After a three-year hiatus, the updated Toyota Land Cruiser is finally back in the US, but not the same as it was before. Today we prepared an overview of the legendary Japanese SUV.
The 5.7-liter V8 is gone for good, and the well-known 2.4-liter i-Force Max turbocharged hybrid that produces 326 hp and 465 Lb-ft of torque comes in its place. This is 55 hp less but 64 Lb-ft more, and the last figure makes a difference. The V8 of the old Cruiser developed maximum torque only at 3,600 rpm, and the 465 Lb-ft of the four-cylinder engine is already available at 1,700 rpm.
It does not look like the Land Cruiser 300, but it is a more consistent interpretation of the Toyota model that first appeared in the US in 1958. Back then, it was a serious off-road vehicle with such core values as quality, off-road capability, and reliability. It turned into a Japanese marque's bestseller, indirectly boosting sales of the original Land Rover Defender because buyers realized that all-wheel-drive all-terrain vehicles could be incredibly reliable. But then Toyota began to add premium elements to the Land Cruiser. It got bigger and fatter, going from a hardcore SUV to a luxury station wagon. It became too expensive, began to lose its former popularity, and its share in the US market fell to such an extent that Toyota stopped importing it into the United States. With the new Land Cruiser, Toyota tries to achieve the best combination of reliability, comfort, affordability, and, most importantly, the hearts of American drivers.
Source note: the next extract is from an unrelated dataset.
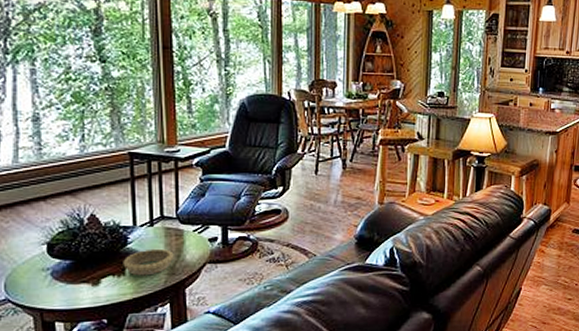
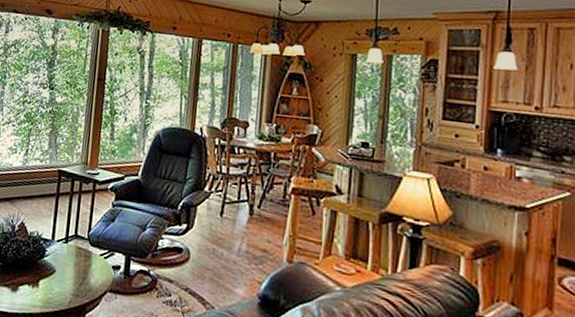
decorative bowl: present [123,248,174,276] -> none [38,265,81,293]

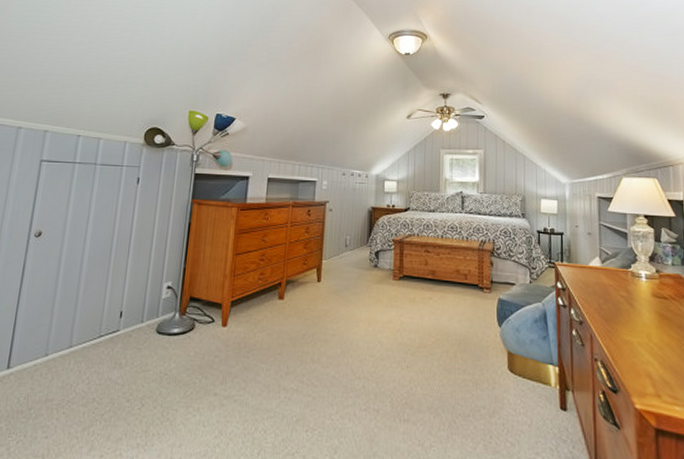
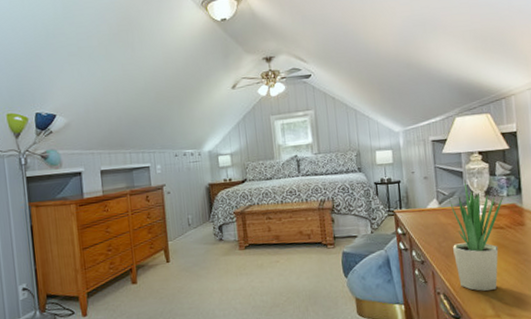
potted plant: none [612,240,669,365] -> present [449,178,504,291]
The new Land Cruiser SUV equipped with a 2.4-liter i-Force Max turbocharged hybrid with 326 hp and 464 Lb-ft of torque has half as many cylinders as the old V8 but more torque, thanks to a 48-horsepower electric motor paired with an eight-speed automatic transmission that feeds a small 1.87 kWh NiMH battery. The appearance of a manual transmission seems unlikely because it can only be combined with a 2.4-liter turbocharged version of this engine without a hybrid. A full-time all-wheel drive system with a locking center differential comes as standard. It has a two-speed transfer case with low and high range and an electronically locking rear differential that allows power to be split 50/50 between the rear wheels if the ground gets too rough. The only thing missing is a differential lock at the front, but we're willing to bet it will appear on the options list.
Compared to the Land Cruiser 300, the new model is slightly narrower and shorter, but it's not a small car. Thanks to the compact dimensions and the boxy design, which gives a more accurate idea of where the body ends, it should be easier to move along narrow forest ruts. The frame is made of high-strength steel with laser welds, which makes it even more rigid.
In terms of design, consumers can choose from three variants of the Land Cruiser: the 1958 Land Cruiser, simply the Land Cruiser, and the Land Cruiser First Edition, which is to be released in the amount of five thousand cars. The '1958' has a retro look with round headlights (like the very first edition) and an 'old' TOYOTA badge, while the regular Land Cruiser has thin rectangular headlights, bringing us back to the FJ 62.
Many drivers and experts will inevitably compare the 2024 Land Cruiser to the Jeep Wrangler, which remains true to the axles, considering them the best and only off-road solution. However, several SUVs with independent suspension at once refute this theory. Their roster includes the Land Rover Defender, the Ford Bronco, the Mercedes-Benz G-Class, and now, the new Land Cruiser. It features a newly developed double wishbone system, with two twin-tube shock absorbers at the front and a multi-link system with coil springs at the rear. Power steering and 17-inch wheels come standard.
Approach, exit, and ramp angles for the 2024 Toyota Land Cruiser are 31, 25, and 22 degrees, and ground clearance is 8.7 inches. All trim levels come standard with tow hooks front and rear, in case you need to haul it out of the mud at some point. The Multi-Terrain Select system is only in the Land Cruiser configuration (the Land Cruiser First Edition). It includes 4WD-High and 4WD-Low modes, Mud, Dirt, and Sand driving modes. Toyota doesn't offer as many driving modes as some competitors, but in our experience, they are enough, and you feel the difference. Low-speed off-road cruise control is standard, as is a hill-descent system. If you're solo off-roading, which is never a good idea, and you don't have a co-driver, the Multi-Terrain Monitor will help you by displaying obstacles on the 12.3-inch touch screen.
There are only three trim levels available at the moment:
To keep costs low, the entry-level 1958 comes with black cloth seats and an 8-inch touchscreen display (with wireless Android Auto and Apple CarPlay). The Land Cruiser comes with SofTex seats, a 14-speaker JBL Premium audio system, and a large 12.3-inch touchscreen. The Max Package includes heated and ventilated leather seats (for the front seats), a digital rearview mirror, a sunroof, wireless charging, and more. All models will be equipped with Toyota Safety Sense 3.0.
The new Land Cruiser will be assembled in Japan and appear in America in the spring of 2024. Retail prices will be announced later, but Toyota promises MSRP to start at $50,000, dropping prices on the used Land Cruiser model.